As mulheres da vida, com quem todos se iniciavam, eram maravilhosas. Pacientes, ensinavam direitinho os traquejos, os primeiros passos. Sabiam ouvir e também falar na hora certa. Tinha um amigo meu que desabafava as fossas e ouvia conselhos, alguns até sábios. Generosidade à flor da pele. Elas preferiam os da nossa faixa etária, mais jovens, porque os de 35 anos em diante vinham sempre com aquela conversa mole de tirá-las do metier, torná-las senhoras respeitáveis. Tudo da boca pra fora, promessas que se dissolviam com o passar do efeito etílico. Muitas delas tinham esse sonho, mas todas sabiam ser irrealizável. Pelo menos se dependesse daqueles mal relacionados no próprio lar. Uma gente que não sabe de nada, não tem o que ofertar a não ser papo furado.

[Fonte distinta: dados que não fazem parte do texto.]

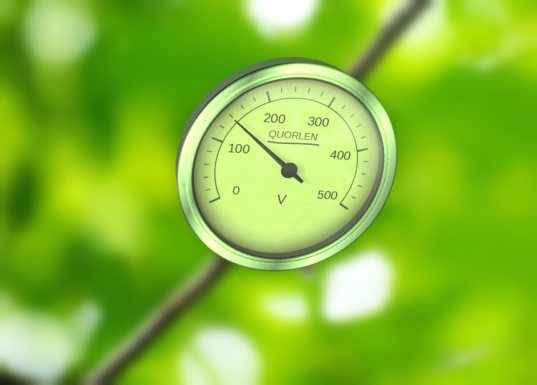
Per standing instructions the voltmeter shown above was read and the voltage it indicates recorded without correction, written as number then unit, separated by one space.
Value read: 140 V
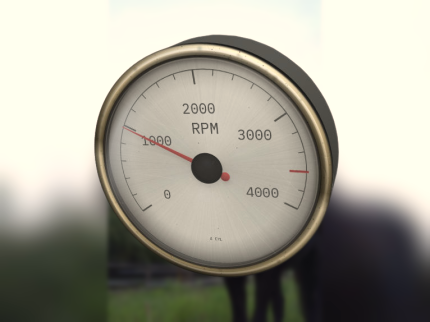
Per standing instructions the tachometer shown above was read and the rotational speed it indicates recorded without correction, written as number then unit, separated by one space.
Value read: 1000 rpm
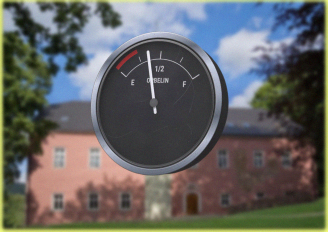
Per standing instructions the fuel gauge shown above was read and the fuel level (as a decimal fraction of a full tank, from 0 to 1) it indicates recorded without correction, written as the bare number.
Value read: 0.375
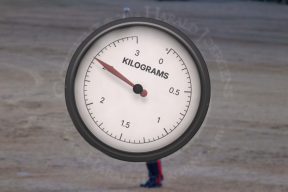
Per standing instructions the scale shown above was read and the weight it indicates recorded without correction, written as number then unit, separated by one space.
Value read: 2.5 kg
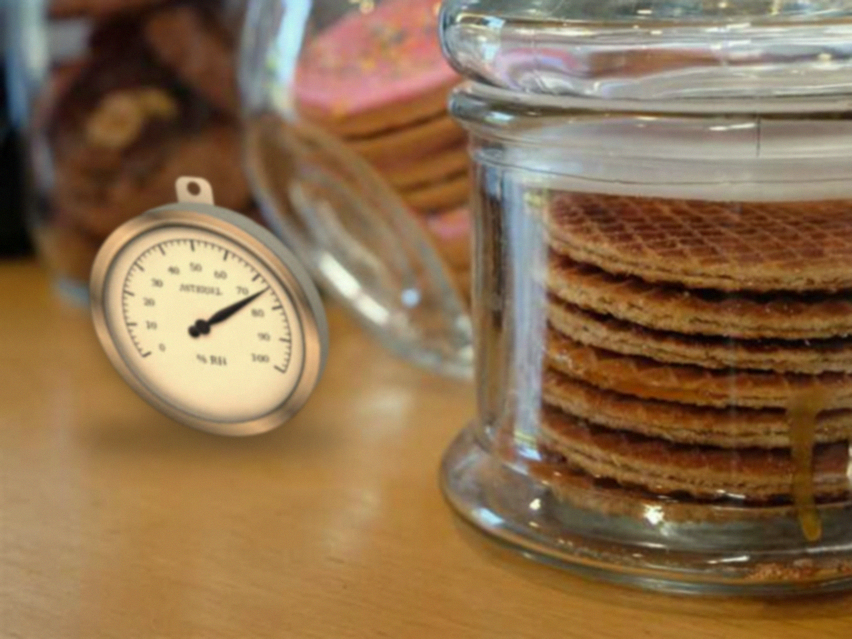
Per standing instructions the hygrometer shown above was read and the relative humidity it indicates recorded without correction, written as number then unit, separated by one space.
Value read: 74 %
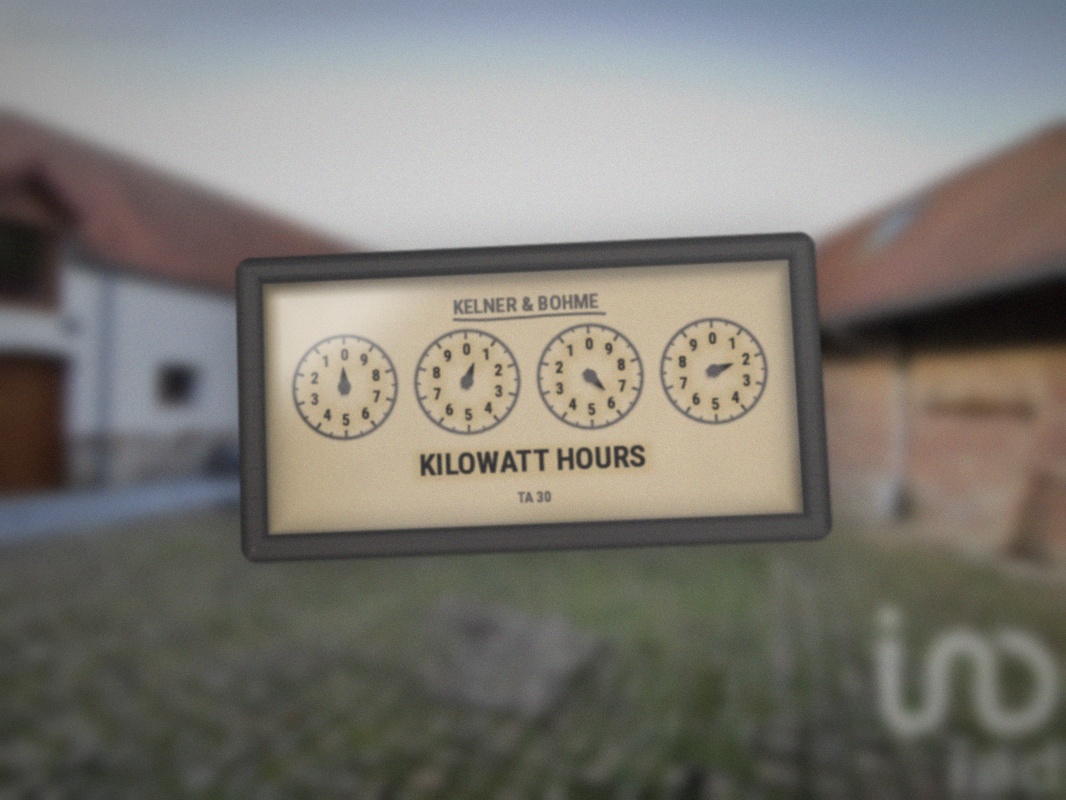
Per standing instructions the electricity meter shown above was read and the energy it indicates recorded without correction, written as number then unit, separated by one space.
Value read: 62 kWh
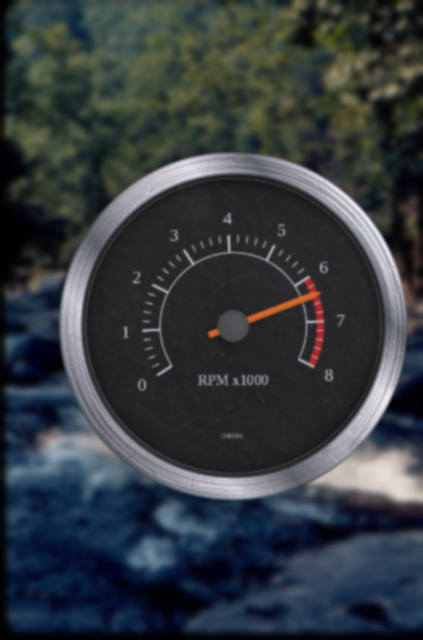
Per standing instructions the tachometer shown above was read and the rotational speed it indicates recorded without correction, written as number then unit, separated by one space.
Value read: 6400 rpm
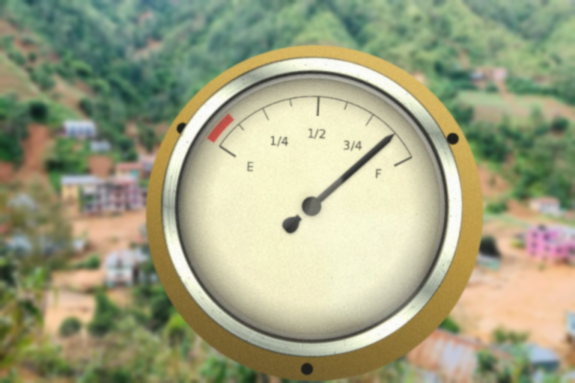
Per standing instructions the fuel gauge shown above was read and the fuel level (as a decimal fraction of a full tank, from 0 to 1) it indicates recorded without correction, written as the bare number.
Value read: 0.875
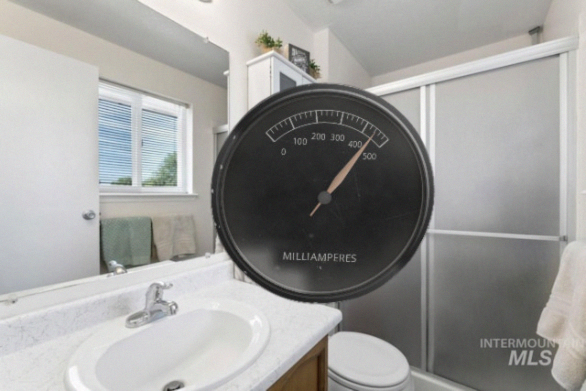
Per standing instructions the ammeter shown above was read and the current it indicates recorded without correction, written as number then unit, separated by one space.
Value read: 440 mA
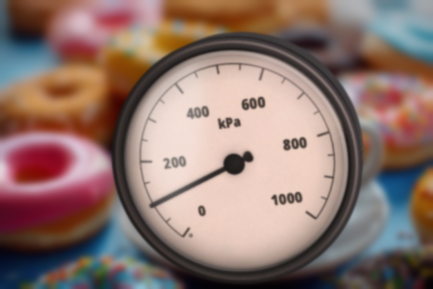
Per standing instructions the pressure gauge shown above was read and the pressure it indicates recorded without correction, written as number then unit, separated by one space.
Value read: 100 kPa
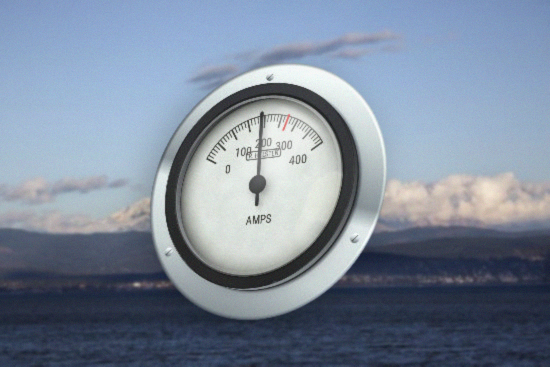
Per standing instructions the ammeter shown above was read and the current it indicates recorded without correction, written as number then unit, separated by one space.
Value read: 200 A
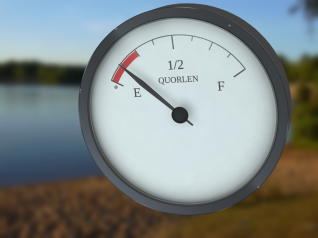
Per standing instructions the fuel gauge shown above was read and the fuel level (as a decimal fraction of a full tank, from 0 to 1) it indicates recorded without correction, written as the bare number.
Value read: 0.125
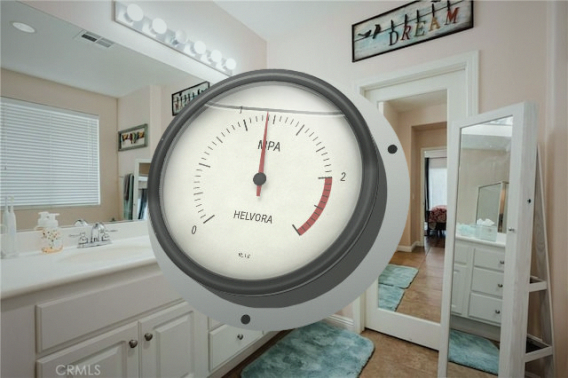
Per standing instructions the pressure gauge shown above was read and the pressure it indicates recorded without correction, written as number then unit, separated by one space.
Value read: 1.2 MPa
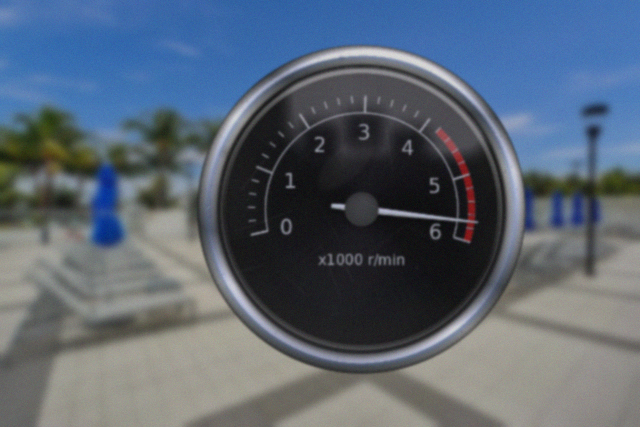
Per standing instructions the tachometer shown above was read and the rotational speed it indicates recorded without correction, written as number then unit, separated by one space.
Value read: 5700 rpm
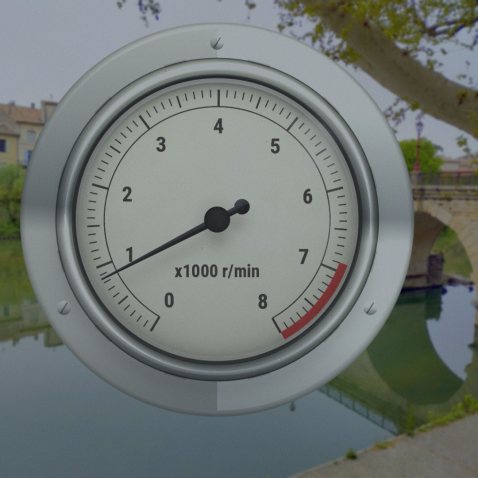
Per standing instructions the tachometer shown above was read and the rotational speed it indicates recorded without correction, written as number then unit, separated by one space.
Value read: 850 rpm
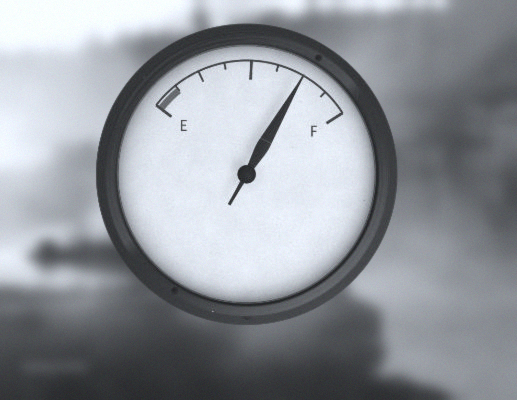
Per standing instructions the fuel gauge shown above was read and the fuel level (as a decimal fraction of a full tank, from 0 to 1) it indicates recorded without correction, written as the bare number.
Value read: 0.75
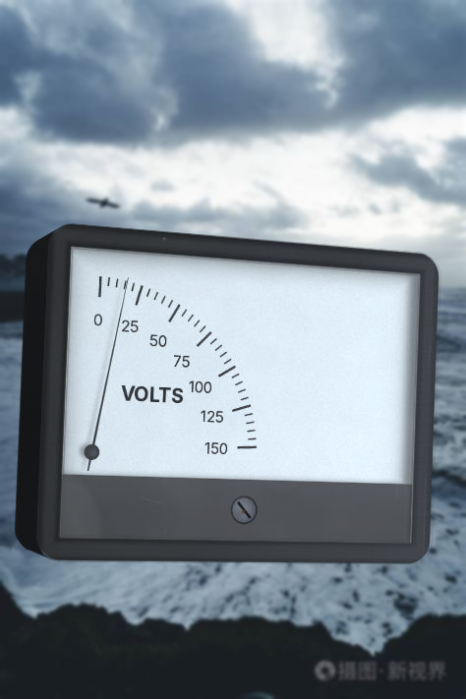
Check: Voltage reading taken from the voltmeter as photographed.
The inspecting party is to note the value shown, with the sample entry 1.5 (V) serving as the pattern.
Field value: 15 (V)
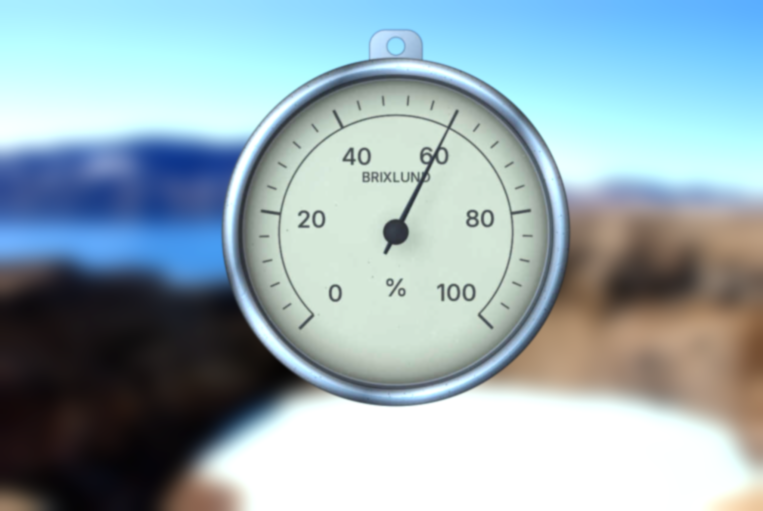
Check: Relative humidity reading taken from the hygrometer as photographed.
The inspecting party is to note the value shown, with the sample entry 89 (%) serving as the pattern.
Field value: 60 (%)
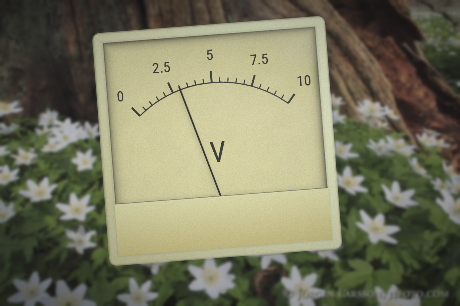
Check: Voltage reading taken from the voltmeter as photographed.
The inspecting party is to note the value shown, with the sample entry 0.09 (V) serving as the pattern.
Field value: 3 (V)
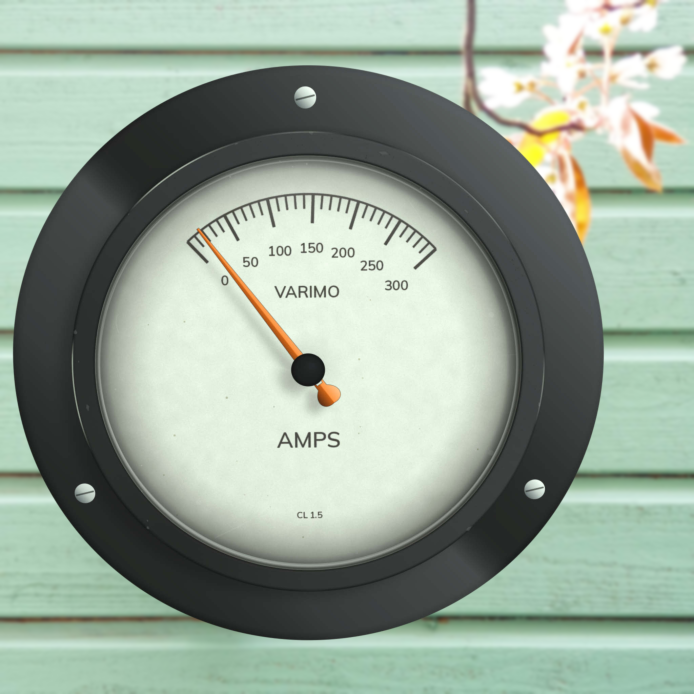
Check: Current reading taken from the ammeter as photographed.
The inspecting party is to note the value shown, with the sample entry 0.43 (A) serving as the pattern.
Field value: 20 (A)
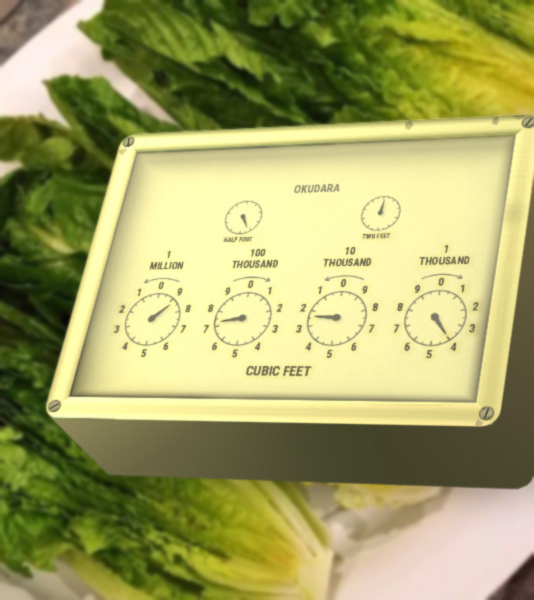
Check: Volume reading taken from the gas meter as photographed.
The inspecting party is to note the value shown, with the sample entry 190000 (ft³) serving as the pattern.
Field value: 872400 (ft³)
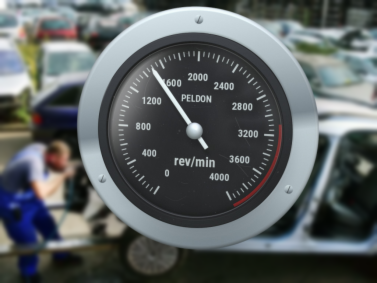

As cortezãs (eita, fui buscar o termo no tempo do Brasil Império!) eram tementes a Deus. Não havia dinheiro que as levasse para o quarto na véspera de Natal, embora fossem quase todas arrimo de família (no dia 25, as casas nem abriam). Elas recebiam a clientela educadamente e no muito aceitavam convite para dançar e jantar. Na Sexta-feira Santa, coisa alguma, nem conversa. Porém, após à meia-noite mais um minuto (saudade da boate da Glorinha, no Crato, que jamais frequentei), aí sim, o mundo voltava à condição de mundano.
Naquele tempo o vírus HIV ainda não havia sido “criado”. No máximo, se pegava o velho “esquentamento”, identificado facilmente após a ingestão de um copo do caldo-de-cana, reimoso e denunciativo desse e de outros males sexualmente transmissíveis, todos sem maiores consequências.
De algumas lembranças que guardo, posso garantir que aquelas mulheres de vida nada fácil nos ensinaram mais do que a profissão delas poderia sugerir. Parece que é daquele contato que o futuro adulto começa a se fazer gente.